Bryzoa are actually one of the most common animals on Earth, occurring in freshwater and saltwater all over the planet. They are also one of the oldest forms of life on Earth and one of the first animals to be found in the fossil record.

Some bryzoa like to hang out on rocks or shells or plants eating whatever floats by, but other bryzoa will team up in a colony and secrete a blob of snot to float around on looking for better hunting grounds.

The blob-colony as a whole will move around the lake and some scientists say that the individual zooids can move around to different parts of the blob as if they are doing different jobs – just like in a human society. It’s not clear if the movement of the colony is deliberate or passive, but the Bryzoans seem to show up in areas where Scouts disturb the mud at the bottom of the lake.

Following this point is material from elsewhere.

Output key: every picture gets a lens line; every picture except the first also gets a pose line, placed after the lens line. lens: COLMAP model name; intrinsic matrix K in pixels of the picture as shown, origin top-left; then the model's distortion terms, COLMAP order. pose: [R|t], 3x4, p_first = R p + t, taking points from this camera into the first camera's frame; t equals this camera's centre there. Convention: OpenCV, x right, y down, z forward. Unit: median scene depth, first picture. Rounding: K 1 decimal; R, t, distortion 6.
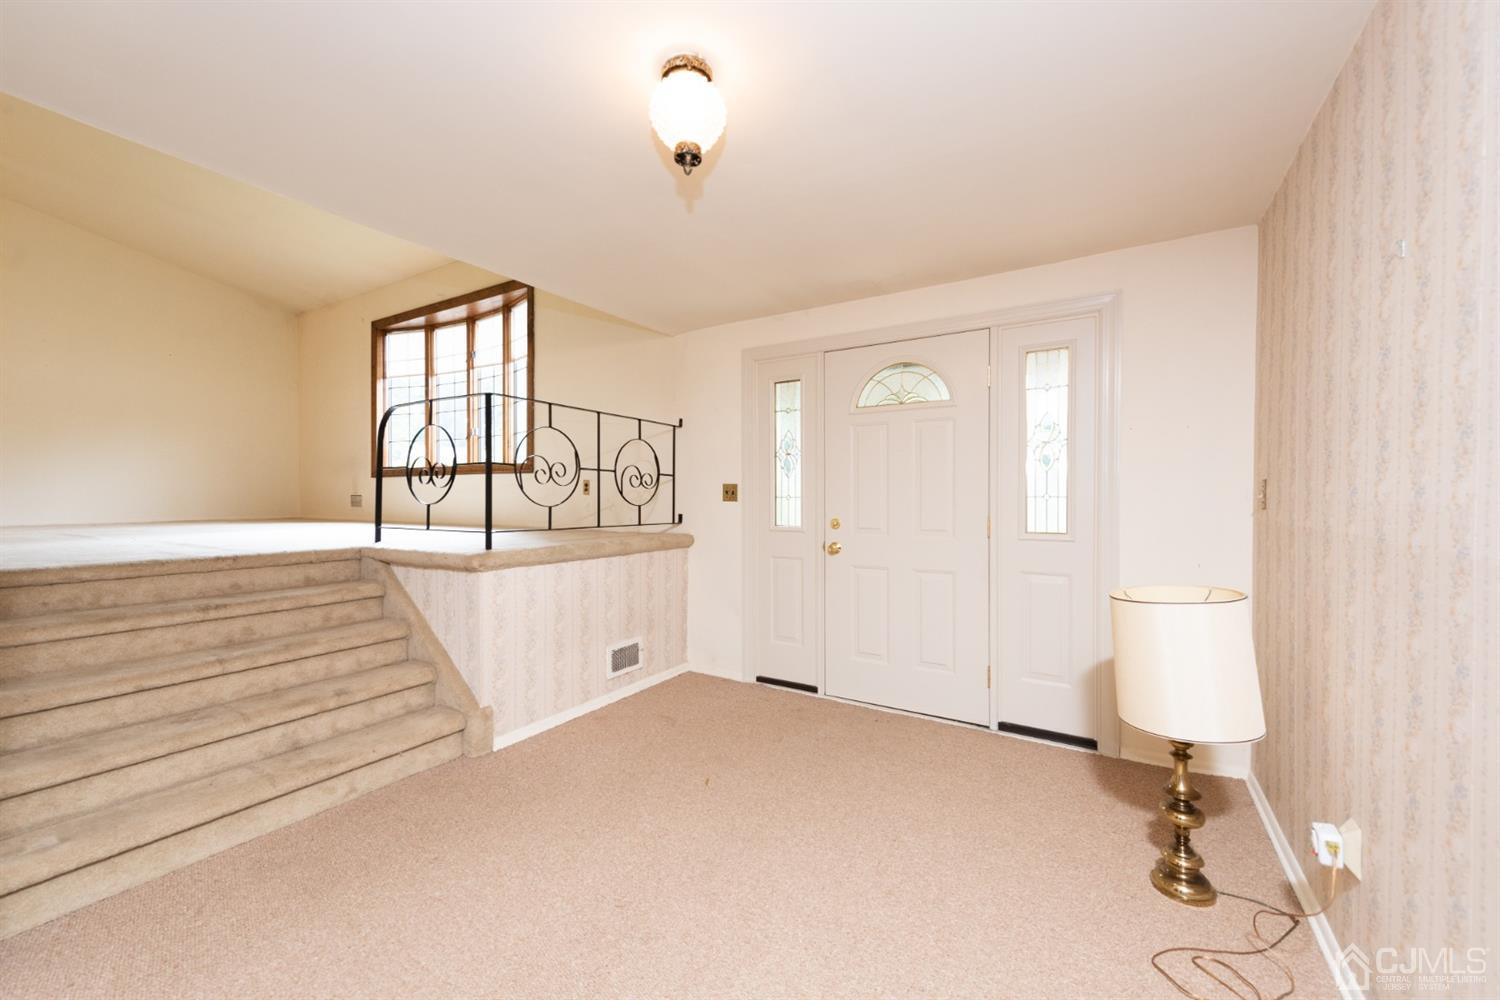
lens RADIAL K [[597.3, 0, 750.0], [0, 597.3, 500.0], [0, 0, 1]] dist [0.000412, -0.000330]
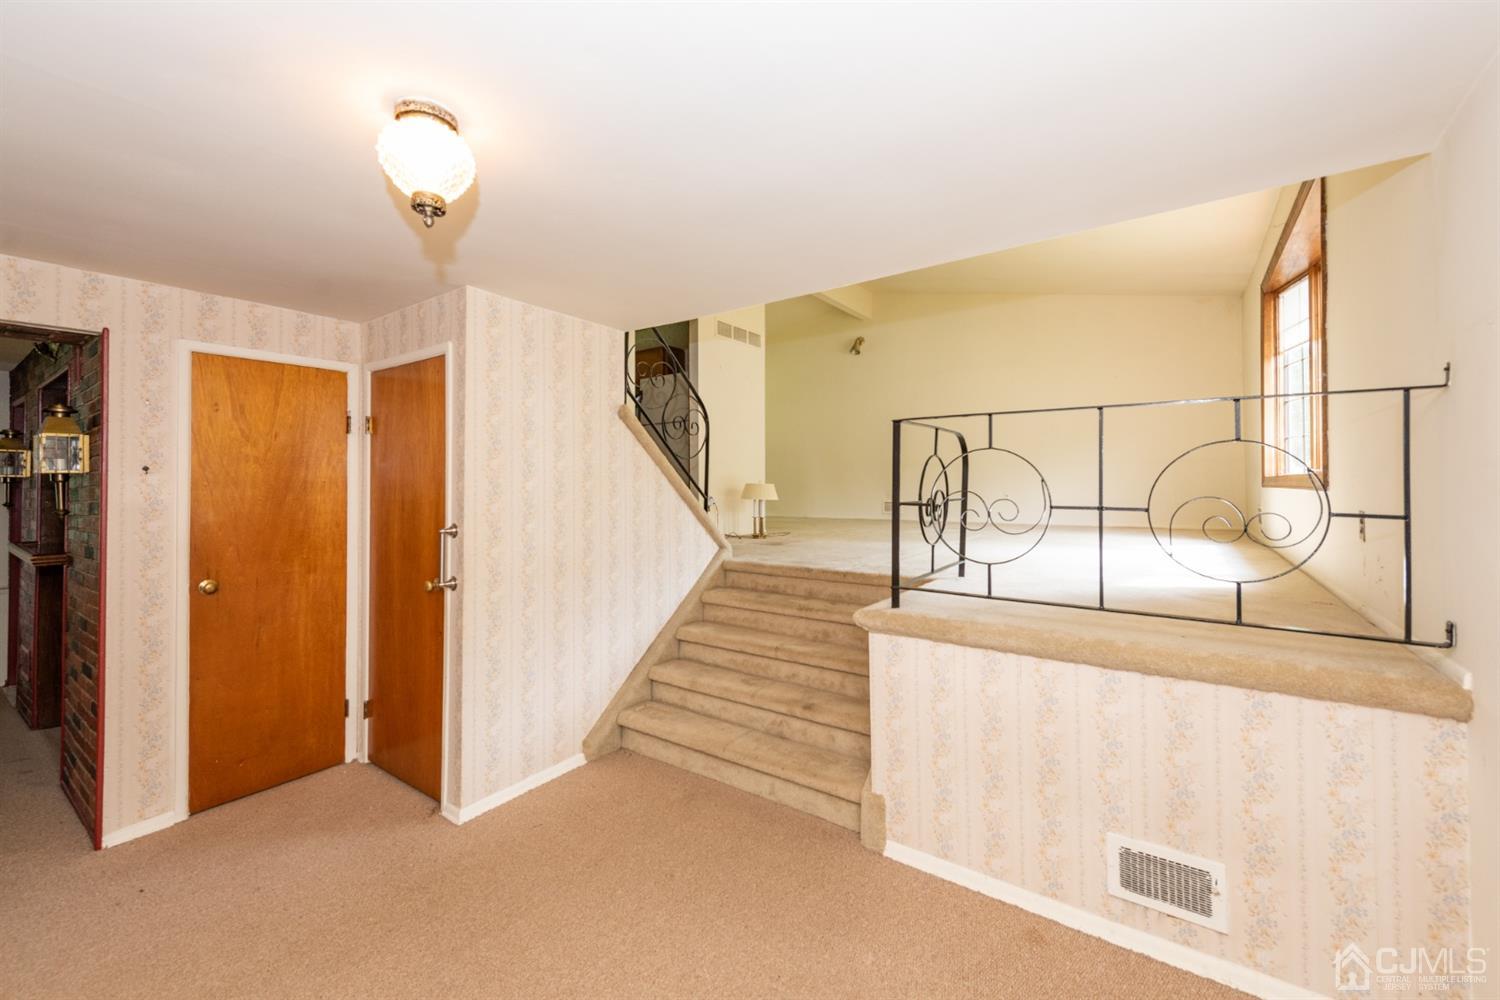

Lucy is largely harmless to humans but you might still want to avoid handling it for a few reasons

  • They are living animals and there is no real need for us to molest or destroy them. They are part of the Web of Life so they eat some creatures that we don’t like and other creatures that we do like eat the bryzoa. Magnificient Bryzoans are generally a sign of good water quality because they clean the water they live in.
  • Although Lucy is not going to eat you, bryzoan snot can harbor dangerous bacteria. If you are going to handle or swim with Lucy, avoid rubbing your eyes and wash your hands before you eat.
  • Some people have been shown to be sensitive to some of the chemicals in bryzoan snot. This has never been seen in freshwater Magnificient Bryzoan (like Lucy), but some of their saltwater cousins can cause severe contact dermatitis in some people that handle them. Look up “Dogger Bank Itch” for more details on that.